→ **Brano del documento**:
::::::::::
Giovanni Fontana La voix et l'absence Dernier Télégramme 2019 Préface: Pierre Garnier Postface: Julien Blaine |
La forma breve, il
metodo di parola, l’Album, la velocità della
mano e il fantasma di poesia visiva ⁞
1. La forma breve è sempre dentro alla terzina dell’haiku, non per la metrica, ma per la sua dimensione, la sua
tenuità, cioè, metonimicamente, disse Barthes, per l’areazione che dona allo spazio del discorso, è un fatto di lettura,
anche a guardarla, metti che sia appunto una poesia visiva, e la pagina è
come se contenesse un haiku, e c’è l’evaporazione della metrica costitutiva,
bisogna vederlo scritto, con la frattura delle righe, piccolo ciottolo areato,
un quadrato, un rombo, una ellisse, un ideogramma, e come l’haiku sembra che
cammini da sola, un po’ assomiglia all’olofrase,
gesto verbale non scomponibile, un'operazione di linguaggio senza tesi predicativa, Lacan era[→Le Séminaire XI,
livre XI, leçon 17(3 juin 1964), Seuil, Paris 1973], e aggiunse Barthes[i]:
la tipografia è, dunque, una determinazione
di lettura;
mi chiedo: l’olofrase (che può essere anche uno schema verbale non dentro la lingua ma nel gesto, nella voce, nel porsi in atto), l’haiku, la poesia visiva o
concreta che può suonare come un haiku? l'haiku non ingrandisce, ha una taglia esatta, la poesia visiva che fa, salta nel simbolo, è un trampolino e Plousia Mekuòn dov'è che fa il tuffo, la 14, c'est le coucher du temps, o, semplicemente, è la 10: il faut (la) regarder=il faut (la)garder? Non è una ipertrofia del dettaglio vero, potrà essere anche qualche volta la 12: pour éclater ou le coucher du temps(sa chute)?
la forma breve, la solitudine della parola e la voce, l'olofrase, la prossemica, l'areazione... un coup de langue un petit geste 19 |
Va’ a dirlo a
Giovanni Fontana, la solitudine della parola
e la voce, per tacere del vuoto, che sensualmente è come una
respirazione, una areazione, una
materia, anche se l’haiku fa di là la condensazione
e di qua lo spostamento: un grido:
elimina l’angoscia del soffocamento, e: ridammi il fantasma
della giubilatoria…
Ho ancora da
qualche parte nell’orecchio la respirazione
euforica di Giovanni Fontana o l’interrogativo:
dove leggerle le mie poesie visive, o concrete, leggerle o masticarle, o
semplicemente : ascoltarle e vederle?
::::::::::
→ **Dati**:
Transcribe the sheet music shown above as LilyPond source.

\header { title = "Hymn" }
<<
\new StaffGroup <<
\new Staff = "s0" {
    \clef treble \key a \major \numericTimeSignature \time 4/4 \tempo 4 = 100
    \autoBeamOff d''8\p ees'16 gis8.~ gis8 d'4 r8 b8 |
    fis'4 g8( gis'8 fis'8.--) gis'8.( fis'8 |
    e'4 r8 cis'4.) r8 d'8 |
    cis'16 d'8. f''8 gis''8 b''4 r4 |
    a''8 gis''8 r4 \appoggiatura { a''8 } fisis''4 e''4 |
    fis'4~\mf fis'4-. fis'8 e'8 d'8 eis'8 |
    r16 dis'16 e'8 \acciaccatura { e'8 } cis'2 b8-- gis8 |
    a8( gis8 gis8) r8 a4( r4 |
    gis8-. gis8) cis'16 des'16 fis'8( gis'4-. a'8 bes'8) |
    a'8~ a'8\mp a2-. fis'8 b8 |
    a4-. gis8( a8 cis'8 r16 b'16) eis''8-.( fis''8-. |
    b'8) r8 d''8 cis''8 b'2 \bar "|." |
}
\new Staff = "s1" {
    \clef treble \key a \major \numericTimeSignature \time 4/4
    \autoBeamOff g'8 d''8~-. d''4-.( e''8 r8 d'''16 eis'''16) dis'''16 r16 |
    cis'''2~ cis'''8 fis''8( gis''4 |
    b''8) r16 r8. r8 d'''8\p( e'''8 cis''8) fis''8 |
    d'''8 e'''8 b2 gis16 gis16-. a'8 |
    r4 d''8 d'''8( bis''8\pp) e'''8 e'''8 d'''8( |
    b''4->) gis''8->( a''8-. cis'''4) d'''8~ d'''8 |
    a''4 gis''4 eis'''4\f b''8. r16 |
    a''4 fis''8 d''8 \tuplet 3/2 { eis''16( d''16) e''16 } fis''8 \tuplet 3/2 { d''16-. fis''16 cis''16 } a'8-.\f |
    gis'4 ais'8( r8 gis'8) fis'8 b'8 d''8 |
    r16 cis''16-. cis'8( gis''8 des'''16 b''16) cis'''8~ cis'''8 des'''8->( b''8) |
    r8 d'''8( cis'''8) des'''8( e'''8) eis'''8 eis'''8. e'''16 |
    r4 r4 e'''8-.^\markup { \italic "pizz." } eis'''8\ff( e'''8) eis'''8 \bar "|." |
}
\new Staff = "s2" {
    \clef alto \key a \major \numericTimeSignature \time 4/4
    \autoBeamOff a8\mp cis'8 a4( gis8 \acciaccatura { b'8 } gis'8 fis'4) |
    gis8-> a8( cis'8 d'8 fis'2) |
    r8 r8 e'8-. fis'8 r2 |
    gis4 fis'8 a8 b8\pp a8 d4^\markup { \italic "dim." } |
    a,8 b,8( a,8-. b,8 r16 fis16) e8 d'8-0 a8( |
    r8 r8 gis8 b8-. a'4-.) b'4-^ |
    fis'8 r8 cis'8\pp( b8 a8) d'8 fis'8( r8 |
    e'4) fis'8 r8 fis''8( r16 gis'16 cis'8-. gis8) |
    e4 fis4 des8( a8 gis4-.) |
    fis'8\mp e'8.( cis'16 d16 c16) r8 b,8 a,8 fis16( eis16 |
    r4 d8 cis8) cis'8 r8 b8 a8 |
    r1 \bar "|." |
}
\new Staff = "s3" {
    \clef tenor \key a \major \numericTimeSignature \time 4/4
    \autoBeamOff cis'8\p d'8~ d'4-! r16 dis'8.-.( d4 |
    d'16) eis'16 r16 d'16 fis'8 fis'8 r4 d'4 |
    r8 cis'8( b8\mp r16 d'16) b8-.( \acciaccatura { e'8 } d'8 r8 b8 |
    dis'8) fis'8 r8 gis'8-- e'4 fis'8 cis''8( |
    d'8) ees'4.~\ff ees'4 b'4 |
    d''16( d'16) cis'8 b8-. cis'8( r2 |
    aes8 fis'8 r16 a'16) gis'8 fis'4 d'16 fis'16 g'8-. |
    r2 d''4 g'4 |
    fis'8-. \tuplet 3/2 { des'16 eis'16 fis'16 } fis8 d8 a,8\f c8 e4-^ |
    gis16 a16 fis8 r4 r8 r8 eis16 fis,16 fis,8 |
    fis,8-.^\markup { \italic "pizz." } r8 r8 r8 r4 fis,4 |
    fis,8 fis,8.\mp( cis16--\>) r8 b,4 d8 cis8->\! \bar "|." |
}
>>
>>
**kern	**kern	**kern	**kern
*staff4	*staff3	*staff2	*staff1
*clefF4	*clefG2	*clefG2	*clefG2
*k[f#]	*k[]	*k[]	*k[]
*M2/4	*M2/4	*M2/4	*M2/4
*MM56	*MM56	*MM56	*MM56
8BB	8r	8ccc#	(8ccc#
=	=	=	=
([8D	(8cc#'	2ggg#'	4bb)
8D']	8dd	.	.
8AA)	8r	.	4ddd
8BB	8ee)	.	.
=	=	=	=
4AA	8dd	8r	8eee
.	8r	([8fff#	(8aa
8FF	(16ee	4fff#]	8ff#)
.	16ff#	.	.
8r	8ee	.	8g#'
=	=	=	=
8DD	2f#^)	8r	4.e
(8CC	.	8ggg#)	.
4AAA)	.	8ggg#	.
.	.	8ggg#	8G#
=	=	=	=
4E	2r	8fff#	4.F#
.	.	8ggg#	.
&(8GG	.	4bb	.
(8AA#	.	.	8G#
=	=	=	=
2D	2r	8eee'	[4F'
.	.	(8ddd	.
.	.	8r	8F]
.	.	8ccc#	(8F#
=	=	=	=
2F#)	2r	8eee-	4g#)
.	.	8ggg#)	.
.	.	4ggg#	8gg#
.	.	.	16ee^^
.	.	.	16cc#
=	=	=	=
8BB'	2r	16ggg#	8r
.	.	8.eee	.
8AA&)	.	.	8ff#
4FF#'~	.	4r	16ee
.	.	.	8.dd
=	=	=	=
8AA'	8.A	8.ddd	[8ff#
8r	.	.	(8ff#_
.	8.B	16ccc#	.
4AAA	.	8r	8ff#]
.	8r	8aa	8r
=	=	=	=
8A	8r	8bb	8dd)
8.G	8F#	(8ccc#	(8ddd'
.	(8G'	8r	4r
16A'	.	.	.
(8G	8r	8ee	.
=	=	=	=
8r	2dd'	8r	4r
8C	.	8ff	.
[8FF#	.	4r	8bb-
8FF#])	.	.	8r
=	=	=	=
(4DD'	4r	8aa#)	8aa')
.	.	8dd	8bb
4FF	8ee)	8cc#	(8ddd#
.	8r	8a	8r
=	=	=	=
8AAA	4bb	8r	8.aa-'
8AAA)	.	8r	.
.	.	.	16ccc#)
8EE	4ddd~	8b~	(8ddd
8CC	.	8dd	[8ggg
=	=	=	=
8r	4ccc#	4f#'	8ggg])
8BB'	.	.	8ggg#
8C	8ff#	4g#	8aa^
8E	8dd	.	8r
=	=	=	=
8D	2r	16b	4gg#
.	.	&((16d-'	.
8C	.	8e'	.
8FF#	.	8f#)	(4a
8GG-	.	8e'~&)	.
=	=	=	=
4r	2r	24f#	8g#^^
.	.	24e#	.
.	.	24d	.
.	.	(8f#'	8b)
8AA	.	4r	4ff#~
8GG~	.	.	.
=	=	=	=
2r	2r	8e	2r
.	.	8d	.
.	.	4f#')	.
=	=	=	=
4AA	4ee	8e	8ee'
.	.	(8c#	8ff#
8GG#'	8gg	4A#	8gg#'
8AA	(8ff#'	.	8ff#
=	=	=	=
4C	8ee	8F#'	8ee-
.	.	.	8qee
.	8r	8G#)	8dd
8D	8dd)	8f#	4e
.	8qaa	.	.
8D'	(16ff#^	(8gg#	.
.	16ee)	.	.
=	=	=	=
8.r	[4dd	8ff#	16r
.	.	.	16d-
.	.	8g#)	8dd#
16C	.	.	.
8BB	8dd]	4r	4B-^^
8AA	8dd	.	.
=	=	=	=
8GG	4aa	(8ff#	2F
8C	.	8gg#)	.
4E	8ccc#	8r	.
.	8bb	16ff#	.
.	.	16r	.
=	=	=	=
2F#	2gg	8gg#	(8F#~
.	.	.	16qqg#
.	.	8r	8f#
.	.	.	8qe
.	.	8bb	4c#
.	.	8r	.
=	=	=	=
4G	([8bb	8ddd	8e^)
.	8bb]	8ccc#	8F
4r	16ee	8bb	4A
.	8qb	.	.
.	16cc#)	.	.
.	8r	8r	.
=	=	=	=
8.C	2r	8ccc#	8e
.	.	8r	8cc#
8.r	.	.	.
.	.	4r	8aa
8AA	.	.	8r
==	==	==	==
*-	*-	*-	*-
::::::::::
→ **Il problema**:
Stabilisci se ciascuna affermazione concorda con il brano. Rispondi sì o no e cita alla lettera le parole decisive del brano.
1. La forma breve sta dentro alla terzina dell'haiku per via della metrica.
2. La tipografia è una determinazione di lettura.
3. L'haiku ingrandisce.

→ **Risposta finale**:
1. No: "non per la metrica, ma per la sua dimensione"
2. Sì: "la tipografia è, dunque, una determinazione di lettura"
3. No: "l'haiku non ingrandisce, ha una taglia esatta"